Snohomish sloughs to portray war zone

EVERETT – The Snohomish River estuaries will echo with machine-gun fire next week.

Don’t duck for cover. No bullets will be whizzing by.

Real sailors and soldiers are expected to fire blanks as they re-enact a Vietnam War battle for the Discovery Channel show “Battle Zone.”

Filming is planned on Oct. 25 and 26, and episodes are expected to air beginning in January.

The production was almost derailed when county officials said no shooting of firearms was allowed in the park areas on Otter and Spencer islands.

The project hinged on winning permission from the Snohomish County Council to fire rounds of blanks.

Congressman Rick Larsen, D-Wash., lobbied the council, which quickly passed an emergency rule Monday to allow historical re-enactments in parks.

“This creates an exemption for historical re-enactments and leaves it to the discretion of the parks division,” County Councilman John Koster said.

Freelance producer Arthur Maturo applauded the move.

“They basically changed the law for us up there, giving us this exemption,” Maturo said.

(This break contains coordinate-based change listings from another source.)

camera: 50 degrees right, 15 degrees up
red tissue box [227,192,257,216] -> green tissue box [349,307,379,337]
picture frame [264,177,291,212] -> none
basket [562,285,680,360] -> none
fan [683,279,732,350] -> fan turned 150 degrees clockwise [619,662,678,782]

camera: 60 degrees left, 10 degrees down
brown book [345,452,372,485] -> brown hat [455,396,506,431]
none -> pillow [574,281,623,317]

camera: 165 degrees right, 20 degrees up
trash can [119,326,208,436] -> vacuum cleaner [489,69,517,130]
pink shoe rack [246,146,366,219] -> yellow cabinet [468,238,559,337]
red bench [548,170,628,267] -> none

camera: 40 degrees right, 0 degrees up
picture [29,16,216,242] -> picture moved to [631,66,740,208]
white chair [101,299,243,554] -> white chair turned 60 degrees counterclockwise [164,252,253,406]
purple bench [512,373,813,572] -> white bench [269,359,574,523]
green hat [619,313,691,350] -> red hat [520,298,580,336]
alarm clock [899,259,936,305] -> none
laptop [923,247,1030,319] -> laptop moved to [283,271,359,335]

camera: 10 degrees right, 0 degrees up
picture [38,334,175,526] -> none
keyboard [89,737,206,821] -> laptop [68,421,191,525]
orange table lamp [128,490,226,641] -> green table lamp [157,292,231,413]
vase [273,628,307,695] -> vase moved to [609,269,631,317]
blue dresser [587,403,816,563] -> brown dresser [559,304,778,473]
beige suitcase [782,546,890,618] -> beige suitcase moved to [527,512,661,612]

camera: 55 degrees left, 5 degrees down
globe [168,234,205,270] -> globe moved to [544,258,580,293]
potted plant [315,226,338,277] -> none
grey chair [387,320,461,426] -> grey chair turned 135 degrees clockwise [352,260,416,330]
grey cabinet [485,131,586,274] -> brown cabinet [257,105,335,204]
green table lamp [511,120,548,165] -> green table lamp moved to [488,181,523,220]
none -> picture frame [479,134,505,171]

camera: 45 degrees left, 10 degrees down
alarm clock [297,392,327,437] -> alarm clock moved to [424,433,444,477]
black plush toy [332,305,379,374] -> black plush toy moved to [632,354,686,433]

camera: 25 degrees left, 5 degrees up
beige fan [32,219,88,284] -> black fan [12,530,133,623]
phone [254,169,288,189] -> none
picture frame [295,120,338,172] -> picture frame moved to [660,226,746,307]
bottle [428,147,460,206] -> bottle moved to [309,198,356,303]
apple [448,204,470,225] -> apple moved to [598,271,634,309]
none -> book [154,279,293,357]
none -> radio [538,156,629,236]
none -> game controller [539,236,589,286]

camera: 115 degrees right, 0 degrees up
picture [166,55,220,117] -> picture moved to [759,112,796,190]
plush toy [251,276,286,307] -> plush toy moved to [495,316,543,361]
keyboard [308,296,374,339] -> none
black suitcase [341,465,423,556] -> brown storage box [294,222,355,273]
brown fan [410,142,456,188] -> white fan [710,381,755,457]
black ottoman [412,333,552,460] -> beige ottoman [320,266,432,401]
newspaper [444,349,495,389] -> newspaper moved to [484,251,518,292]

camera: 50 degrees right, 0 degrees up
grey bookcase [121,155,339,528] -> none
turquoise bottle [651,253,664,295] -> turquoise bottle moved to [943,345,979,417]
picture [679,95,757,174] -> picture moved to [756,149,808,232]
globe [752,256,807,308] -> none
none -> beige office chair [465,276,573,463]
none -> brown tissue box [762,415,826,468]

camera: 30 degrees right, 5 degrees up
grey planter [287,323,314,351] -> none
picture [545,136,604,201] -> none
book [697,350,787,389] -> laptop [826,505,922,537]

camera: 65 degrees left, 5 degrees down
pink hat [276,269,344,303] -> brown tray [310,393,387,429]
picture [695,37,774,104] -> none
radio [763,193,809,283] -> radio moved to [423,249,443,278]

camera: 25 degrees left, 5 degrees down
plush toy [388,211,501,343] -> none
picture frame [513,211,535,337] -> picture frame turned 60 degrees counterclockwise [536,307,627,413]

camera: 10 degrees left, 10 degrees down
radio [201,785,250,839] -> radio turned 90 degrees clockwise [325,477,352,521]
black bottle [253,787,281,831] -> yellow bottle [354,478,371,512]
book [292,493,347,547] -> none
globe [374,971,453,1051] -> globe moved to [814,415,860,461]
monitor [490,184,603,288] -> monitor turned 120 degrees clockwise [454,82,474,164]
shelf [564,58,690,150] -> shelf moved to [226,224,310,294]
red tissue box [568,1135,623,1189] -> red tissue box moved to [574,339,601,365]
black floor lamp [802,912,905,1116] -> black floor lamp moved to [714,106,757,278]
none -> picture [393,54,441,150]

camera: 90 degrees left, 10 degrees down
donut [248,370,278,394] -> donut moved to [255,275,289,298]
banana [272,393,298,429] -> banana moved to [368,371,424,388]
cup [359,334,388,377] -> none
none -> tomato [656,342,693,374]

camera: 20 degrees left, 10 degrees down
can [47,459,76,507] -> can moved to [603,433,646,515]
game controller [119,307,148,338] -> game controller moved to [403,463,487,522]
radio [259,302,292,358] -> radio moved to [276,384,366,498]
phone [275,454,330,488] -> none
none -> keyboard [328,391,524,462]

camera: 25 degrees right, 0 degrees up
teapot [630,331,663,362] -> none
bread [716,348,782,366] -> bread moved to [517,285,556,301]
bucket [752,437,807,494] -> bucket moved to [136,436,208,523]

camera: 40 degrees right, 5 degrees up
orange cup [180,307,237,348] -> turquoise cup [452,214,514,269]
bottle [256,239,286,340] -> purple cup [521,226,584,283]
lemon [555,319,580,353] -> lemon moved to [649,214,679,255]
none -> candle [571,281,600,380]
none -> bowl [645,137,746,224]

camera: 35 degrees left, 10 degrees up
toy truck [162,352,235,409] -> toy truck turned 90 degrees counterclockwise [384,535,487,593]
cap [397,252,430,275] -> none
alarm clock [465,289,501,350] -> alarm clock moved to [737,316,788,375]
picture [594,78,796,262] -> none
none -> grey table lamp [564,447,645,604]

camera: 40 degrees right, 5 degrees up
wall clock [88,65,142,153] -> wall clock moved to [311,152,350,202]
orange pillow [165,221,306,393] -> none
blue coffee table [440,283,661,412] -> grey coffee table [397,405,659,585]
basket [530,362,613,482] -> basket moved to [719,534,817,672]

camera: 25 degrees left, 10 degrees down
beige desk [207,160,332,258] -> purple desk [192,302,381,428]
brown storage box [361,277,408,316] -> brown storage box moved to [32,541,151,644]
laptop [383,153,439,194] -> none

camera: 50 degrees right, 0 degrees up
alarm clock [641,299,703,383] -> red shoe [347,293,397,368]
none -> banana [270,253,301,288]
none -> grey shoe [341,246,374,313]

“We assure them we’re not going to be hurting any wildlife. Sure, the blanks will scare the birds, but they’ll come back.”

The grassy islands and river sloughs make a great backdrop for a heroic gunfight in the hot, steamy Vietnam jungle, Maturo said.

“Though it’s not tropical with palm trees, it is green and has delta-type tributaries like the rivers in Vietnam,” he said.

“If it gets wet, it’ll just look like humidity.”

Maturo is bringing his crew to town to film the 13th and final episode of the Discovery Channel series.

His one-hour episode will portray a day in the life of a Vietnam-era Navy riverboat crew, called PBR for Patrol Boat River.

A rare, restored 1970 Navy PBR housed east of Arlington will ply the sloughs near Otter and Spencer islands for film crews.

No actors will be used. Instead, nine sailors from the Everett-based USS Ford and six Army soldiers will play the parts.

“We’re just depending on their natural ability,” Maturo said. “There’s no dialogue per se. We interview the hands-on combatants and tell the story through re-enactments and archival footage.”

Four Vietnamese actors from the area and elsewhere will portray Viet Cong, he said.

The Navy’s PBRs were made infamous in the movie “Apocalypse Now,” Maturo said.

Veterans chafed at the characterization that PBRs conducted covert operations and crews were high on drugs, Maturo said.

“We try to set the record straight here,” he said. “A lot of their job was trying to stop the flow of arms between the Viet Cong and the North Vietnamese Army, searching pans and junks. It was 98 percent boring, 2 percent terrifying.”

The show will feature the harrowing experience of PBR Gunner’s Mate David Larsen, who was 21 when he fought to rescue soldiers on the North Saigon River on Aug. 2, 1969.

Lugging his boat’s M-60 rifle, he killed one Viet Cong and held three others at bay, staving off a regiment of 50 Viet Cong and earning a Navy Cross, Maturo said.

The fight will feature up to 400 rounds of blanks fired from an M-60 machine gun, Maturo said, as well as blanks from M-16 and AK-47 rifles.

David Larsen himself, now 58 and living in Kansas, plans to come to town to watch the filming.

Maturo is coming to Everett after searching the country for a working Navy swift boat for a story. Failing that, he looked for a working river patrol boat.

The California-based producer found a PBR in New Orleans and the one east of Arlington.

Veterans who are maintaining the Navy boat near Arlington are thrilled the film project is coming to town.

“This is a great chance to show Vietnam vets in the proper light and tell the true story,” said Heinz Hickethier, president of the PBR veterans group Gamewardens NW, who lives near Bremerton. He advised Maturo on the Vietnam river patrols and helped scout the area for filming last month.

Hickethier is organizing a reunion Tuesday in Everett for 40 Navy Vietnam veterans from the state who served on river patrol boats.

“The only thing that disappoints them is we can’t be the re-enactors. We’re too damned old,” said Hickethier, 65.

Maturo has filmed three other “Battle Zone” episodes, but said this was his favorite.

“I can’t get over the help I’ve gotten from the PBR sailors and Vietnam vets and (Rick Larsen’s aide) Brenda White,” Maturo said.

When they’re done filming, they can decide whether they love the smell of Kimberly-Clark paper plant in the morning.